The inflation rate in the euro zone was recently adjusted to 1.7% in September, which is lower than the previously estimated 1.8%. This is in contrast to the 2.2% recorded in August.

Since June 2021, the euro zone's inflation rate has not fallen below the ECB's 2% target until September 2021, signaling the end of years of high price growth and increasing the likelihood of near-term rate cuts.

ECB’s Knot says the central bank should worry about undershoots as much as it does about overshoots

Knot, a member of the Dutch European Central Bank Governing Council, stated that a half-point interest rate cut at the ECB's December meeting could not be ruled out. However, he emphasized that such a move would necessitate some deterioration in the data.

Knot stated on CNBC on Wednesday that he believes we will achieve our 2% inflation target with confidence, somewhere in the next year.

He added that he saw the risks surrounding the baseline as reasonably contained.

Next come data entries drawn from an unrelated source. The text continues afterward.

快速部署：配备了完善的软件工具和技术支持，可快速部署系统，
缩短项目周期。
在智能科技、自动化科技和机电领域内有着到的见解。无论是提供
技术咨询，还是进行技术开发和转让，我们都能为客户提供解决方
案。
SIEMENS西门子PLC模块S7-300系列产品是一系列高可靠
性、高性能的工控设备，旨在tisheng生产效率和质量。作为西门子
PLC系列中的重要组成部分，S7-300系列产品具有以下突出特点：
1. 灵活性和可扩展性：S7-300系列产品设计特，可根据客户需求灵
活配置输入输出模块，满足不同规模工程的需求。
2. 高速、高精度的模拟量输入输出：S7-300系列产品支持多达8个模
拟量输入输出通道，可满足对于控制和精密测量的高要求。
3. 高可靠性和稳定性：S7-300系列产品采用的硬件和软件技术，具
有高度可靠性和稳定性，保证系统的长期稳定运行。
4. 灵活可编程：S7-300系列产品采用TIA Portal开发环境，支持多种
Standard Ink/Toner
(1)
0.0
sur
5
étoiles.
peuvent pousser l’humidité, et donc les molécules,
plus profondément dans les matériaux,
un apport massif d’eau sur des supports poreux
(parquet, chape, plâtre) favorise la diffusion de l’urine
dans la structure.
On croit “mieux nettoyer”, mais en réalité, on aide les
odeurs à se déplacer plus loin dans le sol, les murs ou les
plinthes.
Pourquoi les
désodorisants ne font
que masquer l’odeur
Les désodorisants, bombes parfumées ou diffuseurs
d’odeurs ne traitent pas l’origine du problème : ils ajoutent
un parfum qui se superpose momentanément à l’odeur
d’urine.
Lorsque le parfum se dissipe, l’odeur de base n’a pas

"If the December projections confirm the scenario and we continue to cut rates, we will gradually remove our foot from the brake until we reach neutral territory, where we won't simulate or slow down the economy anymore."

'Look at the data'

Last week, Christine Lagarde, ECB President, stated that the central bank's policymakers only discussed a 25-basis point cut at the meeting, rather than a larger 50-basis point reduction.

Austrian central bank Governor Robert Holzmann stated on Wednesday that he is certain some of his colleagues will opt for a significant reduction, while others will not. Personally, he will claim that he will examine the data before making a decision.

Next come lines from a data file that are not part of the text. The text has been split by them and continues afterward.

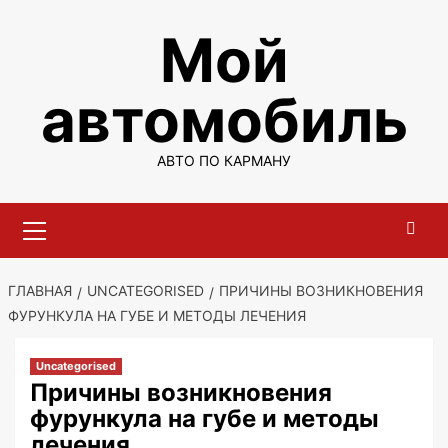
Перейти
Мой
к
содержимому
автомобиль
АВТО ПО КАРМАНУ
Основное
меню
ГЛАВНАЯ
UNCATEGORISED
ПРИЧИНЫ ВОЗНИКНОВЕНИЯ
ФУРУНКУЛА НА ГУБЕ И МЕТОДЫ ЛЕЧЕНИЯ
Uncategorised
Причины возникновения
фурункула на губе и методы
лечения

ECB's Holzmann says a soft landing in Europe appears to be guaranteed

Although Holzmann believes that policymakers may argue for a larger interest rate cut in December, he considers the ECB's recent quarter-point move as a "precautionary" step, and it is possible that the central bank will maintain its position at the end of the year.

"If things really get as bad as some claim, we can have another 25, but I would say at the moment with the data, no," Holzmann said.

The ECB has consistently stated that inflation is expected to increase in the near future, eventually reaching the target level by the end of the year.

Inflation is decreasing in several high-income countries, prompting several major central banks to loosen monetary policy.

While the global fight against inflation is "almost won," the downside risks are "increasing and now dominate the outlook," according to the International Monetary Fund.

— CNBC's Jenni Reid contributed to this report.